* DIRECTIONS FOR THIS TASK
Output an exact reproduction of the data.

* RECORD EXTRACTS
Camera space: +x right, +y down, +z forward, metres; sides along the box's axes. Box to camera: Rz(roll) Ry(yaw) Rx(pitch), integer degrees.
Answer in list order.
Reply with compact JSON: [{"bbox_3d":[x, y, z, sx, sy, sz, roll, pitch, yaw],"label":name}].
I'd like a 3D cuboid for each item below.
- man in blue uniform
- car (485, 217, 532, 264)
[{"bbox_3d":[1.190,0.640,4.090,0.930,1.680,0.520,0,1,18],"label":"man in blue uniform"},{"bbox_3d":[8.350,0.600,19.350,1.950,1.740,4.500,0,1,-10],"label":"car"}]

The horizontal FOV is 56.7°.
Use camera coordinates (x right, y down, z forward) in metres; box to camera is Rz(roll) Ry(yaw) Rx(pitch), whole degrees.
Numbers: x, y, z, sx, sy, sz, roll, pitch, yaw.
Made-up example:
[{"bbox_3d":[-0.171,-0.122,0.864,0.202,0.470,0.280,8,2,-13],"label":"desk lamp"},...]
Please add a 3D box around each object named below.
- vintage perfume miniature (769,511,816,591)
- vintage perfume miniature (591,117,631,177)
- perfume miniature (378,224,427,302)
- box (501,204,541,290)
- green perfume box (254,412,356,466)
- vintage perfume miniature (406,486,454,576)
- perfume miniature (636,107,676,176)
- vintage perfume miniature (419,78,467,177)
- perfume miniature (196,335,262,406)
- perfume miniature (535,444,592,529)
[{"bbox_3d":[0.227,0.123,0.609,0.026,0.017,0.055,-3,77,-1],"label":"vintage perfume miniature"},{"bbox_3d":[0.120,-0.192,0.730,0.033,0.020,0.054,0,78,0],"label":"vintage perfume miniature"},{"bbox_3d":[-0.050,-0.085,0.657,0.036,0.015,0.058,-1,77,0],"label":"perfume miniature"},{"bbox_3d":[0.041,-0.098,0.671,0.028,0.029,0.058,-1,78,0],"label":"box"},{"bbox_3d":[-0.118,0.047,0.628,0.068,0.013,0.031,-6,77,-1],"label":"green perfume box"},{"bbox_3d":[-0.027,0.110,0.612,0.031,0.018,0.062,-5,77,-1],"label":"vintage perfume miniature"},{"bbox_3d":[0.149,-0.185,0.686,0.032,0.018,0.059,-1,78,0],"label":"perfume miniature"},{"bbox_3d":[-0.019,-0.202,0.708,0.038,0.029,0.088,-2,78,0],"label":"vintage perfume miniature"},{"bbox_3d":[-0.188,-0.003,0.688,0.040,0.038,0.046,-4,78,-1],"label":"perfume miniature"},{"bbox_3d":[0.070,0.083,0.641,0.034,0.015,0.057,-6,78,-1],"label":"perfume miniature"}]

* EXERCISE OUTPUT
Camera space: +x right, +y down, +z forward, metres; sides along the box's axes. Box to camera: Rz(roll) Ry(yaw) Rx(pitch), integer degrees.
Answer in list order.
Reply with compact JSON: [{"bbox_3d":[x, y, z, sx, sy, sz, roll, pitch, yaw],"label":name}].
I'd like a 3D cuboid for each item below.
- man in blue uniform
- car (485, 217, 532, 264)
[{"bbox_3d":[1.190,0.640,4.090,0.930,1.680,0.520,0,1,18],"label":"man in blue uniform"},{"bbox_3d":[8.350,0.600,19.350,1.950,1.740,4.500,0,1,-10],"label":"car"}]

The horizontal FOV is 56.7°.
Use camera coordinates (x right, y down, z forward) in metres; box to camera is Rz(roll) Ry(yaw) Rx(pitch), whole degrees.
Numbers: x, y, z, sx, sy, sz, roll, pitch, yaw.
Made-up example:
[{"bbox_3d":[-0.171,-0.122,0.864,0.202,0.470,0.280,8,2,-13],"label":"desk lamp"},...]
Please add a 3D box around each object named below.
- vintage perfume miniature (769,511,816,591)
- vintage perfume miniature (591,117,631,177)
- perfume miniature (378,224,427,302)
- box (501,204,541,290)
- green perfume box (254,412,356,466)
- vintage perfume miniature (406,486,454,576)
- perfume miniature (636,107,676,176)
- vintage perfume miniature (419,78,467,177)
- perfume miniature (196,335,262,406)
- perfume miniature (535,444,592,529)
[{"bbox_3d":[0.227,0.123,0.609,0.026,0.017,0.055,-3,77,-1],"label":"vintage perfume miniature"},{"bbox_3d":[0.120,-0.192,0.730,0.033,0.020,0.054,0,78,0],"label":"vintage perfume miniature"},{"bbox_3d":[-0.050,-0.085,0.657,0.036,0.015,0.058,-1,77,0],"label":"perfume miniature"},{"bbox_3d":[0.041,-0.098,0.671,0.028,0.029,0.058,-1,78,0],"label":"box"},{"bbox_3d":[-0.118,0.047,0.628,0.068,0.013,0.031,-6,77,-1],"label":"green perfume box"},{"bbox_3d":[-0.027,0.110,0.612,0.031,0.018,0.062,-5,77,-1],"label":"vintage perfume miniature"},{"bbox_3d":[0.149,-0.185,0.686,0.032,0.018,0.059,-1,78,0],"label":"perfume miniature"},{"bbox_3d":[-0.019,-0.202,0.708,0.038,0.029,0.088,-2,78,0],"label":"vintage perfume miniature"},{"bbox_3d":[-0.188,-0.003,0.688,0.040,0.038,0.046,-4,78,-1],"label":"perfume miniature"},{"bbox_3d":[0.070,0.083,0.641,0.034,0.015,0.057,-6,78,-1],"label":"perfume miniature"}]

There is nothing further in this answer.